Supplied text »
========
I want to show that $S \neq \mathbb R^n$ and $S \neq \emptyset \implies \partial S \neq \emptyset$ using the following property : Let $S \subset \mathbb R^n$ a compact set and $T \subset \mathbb R^n$ a closed set, both are not empty et $S \cap T = \emptyset$. Then $\exists a \in S$ and $b \in T$ such that $$inf(\lvert\lvert x-y \rvert \rvert : x \in S, y \in T) = \lvert\lvert a-b \rvert \rvert > 0$$ I hesitate about the way to do this, I don't know what I need to take to be my compact set and closed set and the next steps are also not very clear.
(I already know the easy proof with $\partial S = \emptyset \implies \overline{S}=\mathring{S}=S \implies S = \mathbb R^n$ or $S = \emptyset $, I want to use the given property to show the proposition.)
Let $S \ne \emptyset, \Bbb{R}^n$ be a set such that $\partial S = \emptyset$. Then there exists a closed ball $K$ large enough such that $\overline{S} \cap K$ and $\overline{S^c} \cap K$ are both nonempty. Hence they are two disjoint nonempty compact sets so there exist $$a \in \overline{S} \cap K, \quad b \in \overline{S^c} \cap K$$ which minimize the distance between $\overline{S} \cap K$ and $\overline{S^c} \cap K$.
========
Data under study »
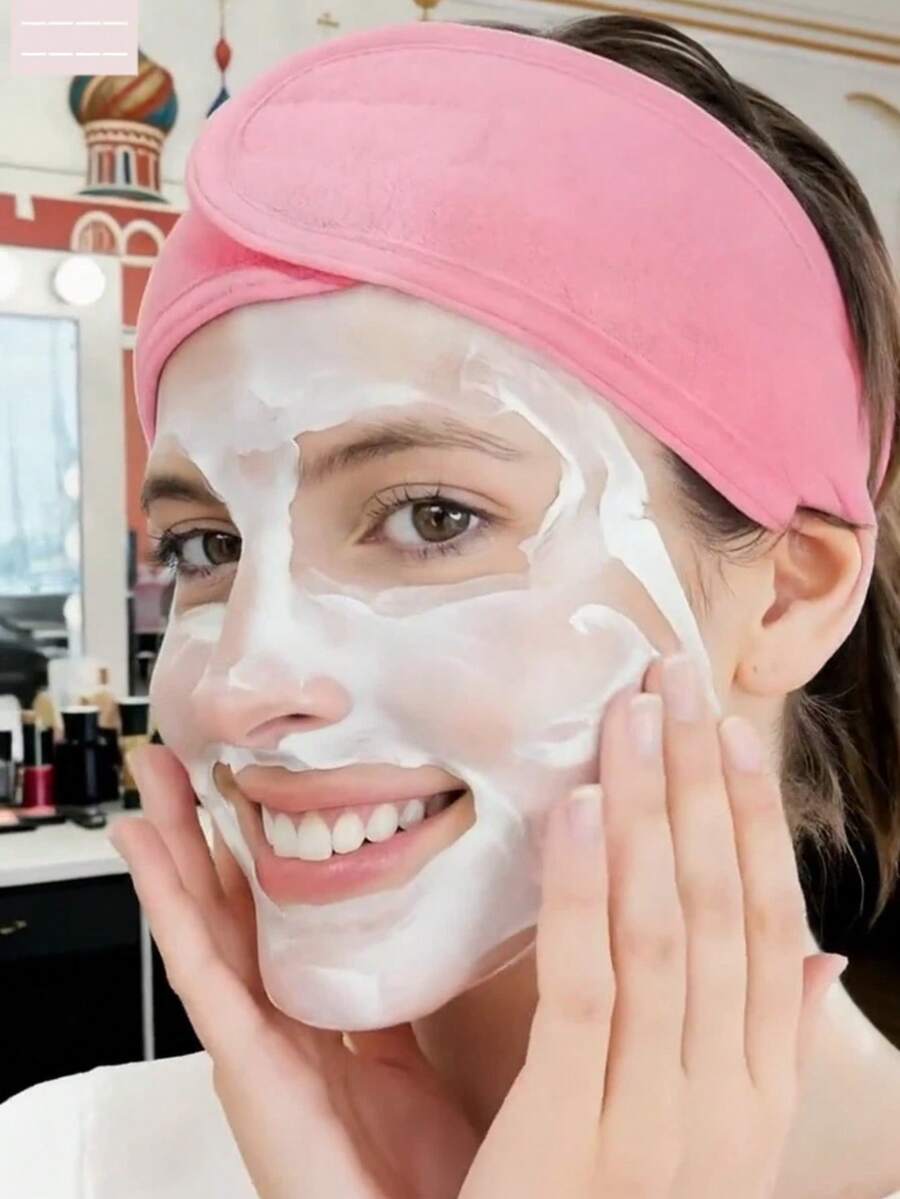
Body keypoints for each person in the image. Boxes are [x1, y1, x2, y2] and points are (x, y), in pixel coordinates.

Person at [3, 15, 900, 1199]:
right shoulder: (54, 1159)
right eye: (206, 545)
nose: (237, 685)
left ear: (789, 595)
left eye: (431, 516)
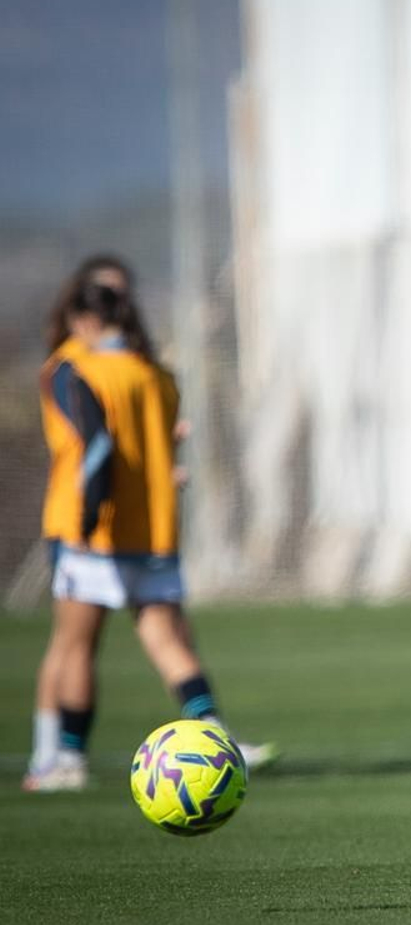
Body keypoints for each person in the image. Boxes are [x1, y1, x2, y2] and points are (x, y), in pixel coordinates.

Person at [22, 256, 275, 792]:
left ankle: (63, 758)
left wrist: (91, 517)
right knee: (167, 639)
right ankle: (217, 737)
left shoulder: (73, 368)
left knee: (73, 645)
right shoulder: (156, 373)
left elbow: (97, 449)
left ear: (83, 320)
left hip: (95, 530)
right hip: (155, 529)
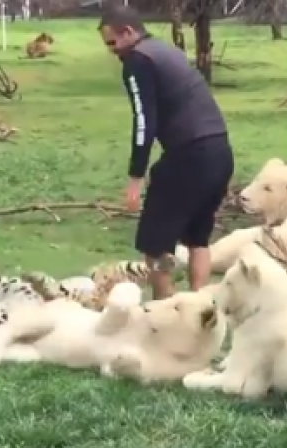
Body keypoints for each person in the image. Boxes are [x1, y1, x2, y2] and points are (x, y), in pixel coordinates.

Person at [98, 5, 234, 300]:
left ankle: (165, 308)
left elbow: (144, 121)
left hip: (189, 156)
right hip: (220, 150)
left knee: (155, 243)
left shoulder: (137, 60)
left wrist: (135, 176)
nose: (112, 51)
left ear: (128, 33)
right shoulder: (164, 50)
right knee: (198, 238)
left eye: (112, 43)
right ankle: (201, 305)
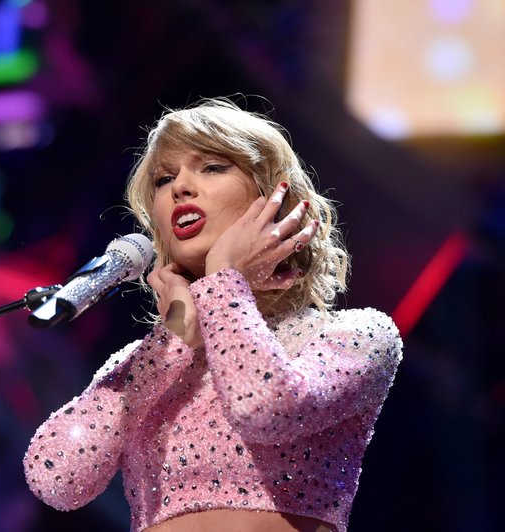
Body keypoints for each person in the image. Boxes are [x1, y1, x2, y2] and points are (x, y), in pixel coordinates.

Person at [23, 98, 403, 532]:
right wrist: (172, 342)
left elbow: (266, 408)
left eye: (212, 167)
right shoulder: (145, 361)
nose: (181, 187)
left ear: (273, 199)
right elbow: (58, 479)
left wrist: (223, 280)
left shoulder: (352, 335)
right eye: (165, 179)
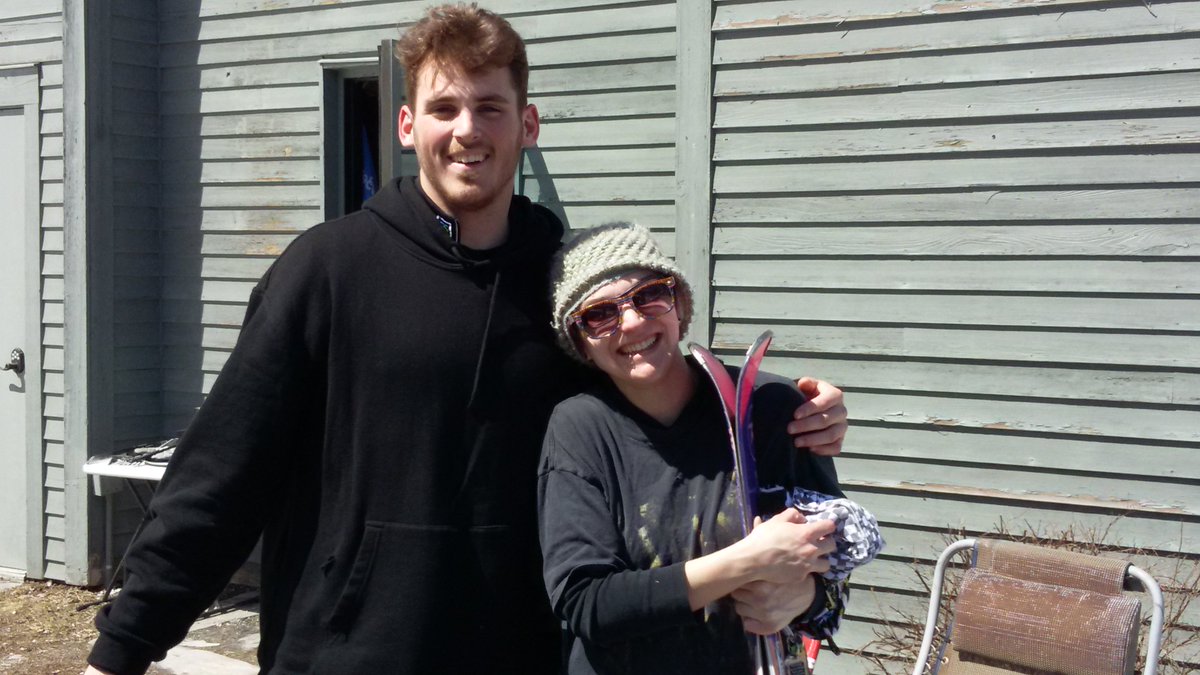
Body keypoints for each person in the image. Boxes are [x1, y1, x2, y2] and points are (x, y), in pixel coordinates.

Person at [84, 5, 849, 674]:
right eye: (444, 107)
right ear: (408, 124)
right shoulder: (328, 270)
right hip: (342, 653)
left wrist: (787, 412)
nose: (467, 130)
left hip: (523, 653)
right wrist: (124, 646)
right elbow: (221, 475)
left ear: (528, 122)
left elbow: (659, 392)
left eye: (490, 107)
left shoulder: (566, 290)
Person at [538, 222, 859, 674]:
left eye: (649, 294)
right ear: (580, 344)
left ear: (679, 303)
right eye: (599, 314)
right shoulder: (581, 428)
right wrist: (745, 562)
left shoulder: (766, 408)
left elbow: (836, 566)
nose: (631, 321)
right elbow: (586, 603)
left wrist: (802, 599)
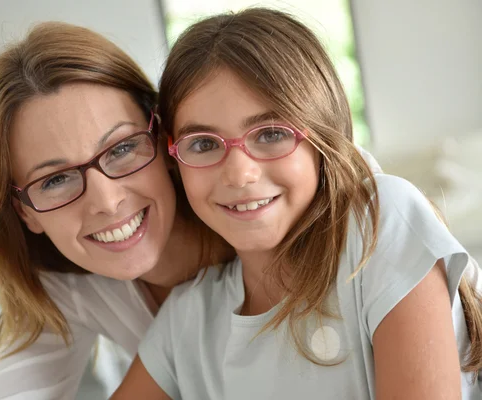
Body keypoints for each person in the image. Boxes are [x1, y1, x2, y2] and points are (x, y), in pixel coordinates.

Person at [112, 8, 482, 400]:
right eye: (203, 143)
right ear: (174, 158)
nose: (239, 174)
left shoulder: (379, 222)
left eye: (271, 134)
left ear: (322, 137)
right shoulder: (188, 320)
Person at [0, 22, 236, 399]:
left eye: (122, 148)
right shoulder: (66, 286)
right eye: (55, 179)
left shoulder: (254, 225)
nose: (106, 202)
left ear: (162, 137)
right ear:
========
Required action 1 » Reproduce the passage of the thread on nonempty boundaries, starting with "(I already know" and going on through "show the proposition.)".
Required action 2 » Extend the thread on nonempty boundaries, picking up after its last sentence.

Expected answer 1 »
(I already know the easy proof with $\partial S = \emptyset \implies \overline{S}=\mathring{S}=S \implies S = \mathbb R^n$ or $S = \emptyset $, I want to use the given property to show the proposition.)

Expected answer 2 »
Consider the element $\frac{a+b}2$. It is certainly in $K$ since $K$ is convex. We have $$\left\|a-\frac{a+b}2\right\| = \left\|b-\frac{a+b}2\right\| = \frac12\|a-b\|$$ so
$\frac{a+b}2$ is closer to $a$ than $b$ is and hence it cannot be in $\overline{S^c} \cap K$,
$\frac{a+b}2$ is closer to $b$ than $a$ is and hence it cannot be in $\overline{S} \cap K$.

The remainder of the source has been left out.